In the run-up to the 1994 World Cup soccer tournament, the first ever held in the United States, when asked what it would take to make the game catch fire as a major league sport in this country, one commentator replied, "working class people."
Think about it. That majority segment of the global population is the reason soccer is the most popular sport on the planet. It's played by the hardscrabble denizens of the toughest economies across the world, on dirt fields, concrete back lots and weed choked patches of grass. Its greatest heroes come from the humblest roots. In the US, soccer is an upper-middle-class rite of passage, played on glistening expanses of pristine suburban lawn. That's alien to the Americans who shape culture, especially those in the inner cities and far rural corners of the heartland.
And yet proof of the working-class maxim is right in front of us here in the States: all the biggest sports in America are the province of blue collar dreamers — football, basketball, baseball and hockey. These are cultural forces ruled and propagated not by a privileged elite, but by regular people in the toughest neighborhoods in America. They're the cultural grassroots that germinate and gather strength in the proving ground of the sandlots, the school ice rinks, the frozen ponds, the playground courts.
Find a way to capture their devotion, and you will capture the country.
So it goes with preened and booksmart greenies: the movement will live or die by the participation of those who are not classically green. Which is why Good Old Boy T. Boone Pickens may be the Wayne Gretzky of the movement.

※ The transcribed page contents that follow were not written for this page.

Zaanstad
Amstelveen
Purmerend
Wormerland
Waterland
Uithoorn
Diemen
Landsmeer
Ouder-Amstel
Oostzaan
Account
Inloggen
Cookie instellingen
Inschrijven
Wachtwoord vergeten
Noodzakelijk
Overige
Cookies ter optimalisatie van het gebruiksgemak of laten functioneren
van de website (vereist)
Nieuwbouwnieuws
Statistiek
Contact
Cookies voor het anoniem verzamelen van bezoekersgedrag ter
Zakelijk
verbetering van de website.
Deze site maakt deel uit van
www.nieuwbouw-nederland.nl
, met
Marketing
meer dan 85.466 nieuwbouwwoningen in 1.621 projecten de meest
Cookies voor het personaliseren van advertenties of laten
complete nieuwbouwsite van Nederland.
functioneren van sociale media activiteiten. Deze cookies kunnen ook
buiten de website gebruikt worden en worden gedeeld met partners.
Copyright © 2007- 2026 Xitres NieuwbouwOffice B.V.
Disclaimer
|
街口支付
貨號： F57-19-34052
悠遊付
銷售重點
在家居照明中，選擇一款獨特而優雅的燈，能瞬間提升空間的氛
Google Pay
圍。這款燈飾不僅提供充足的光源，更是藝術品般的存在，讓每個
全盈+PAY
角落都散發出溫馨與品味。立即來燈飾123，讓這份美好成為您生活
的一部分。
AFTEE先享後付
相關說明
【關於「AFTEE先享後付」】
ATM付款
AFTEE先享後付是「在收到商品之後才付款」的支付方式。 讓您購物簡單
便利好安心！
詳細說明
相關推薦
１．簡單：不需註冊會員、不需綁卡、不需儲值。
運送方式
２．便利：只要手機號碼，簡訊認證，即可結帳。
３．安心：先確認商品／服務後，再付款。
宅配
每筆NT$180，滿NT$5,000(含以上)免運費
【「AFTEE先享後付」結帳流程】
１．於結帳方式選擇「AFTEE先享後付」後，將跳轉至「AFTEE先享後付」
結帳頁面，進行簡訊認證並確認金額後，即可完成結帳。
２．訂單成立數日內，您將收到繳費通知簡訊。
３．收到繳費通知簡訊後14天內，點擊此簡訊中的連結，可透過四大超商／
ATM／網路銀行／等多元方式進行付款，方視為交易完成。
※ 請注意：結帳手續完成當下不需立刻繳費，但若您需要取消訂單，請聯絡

The Texan oilman's pedigree is maybe the most shocking and delightful boost the green movement could have hoped for. You expect Al Gore to make hay with with the college-educated middle class. But a self-made billionaire born in a dusty little Oklahoma hamlet is the guy who just might connect with regular folks in a way that Planet Green and Leo DiCaprio simply can't. Watch this video. You want to have a beer with this guy and listen to his stories. But then, he's a product of working class America. Rich as hell, yes, and so is Brett Favre, and look how many Americans are standing by him even as he squeezes the Jets for millions.
Pickens's entrée into this space holds a lot lessons for anyone trying to scratch out mainstream acceptance of their ideas. One of my favorites is the fact that he's got a Facebook page; if an 80-year-old oilman is talking environmentalism in this medium, shouldn't you?
The biggest lesson, though, is that the success of a green makeover for this country rests not in the hands of its traditional allies, but in those of the Americans Pickens represents. It will be interesting to see if others catch on. I for one hope like hell they do.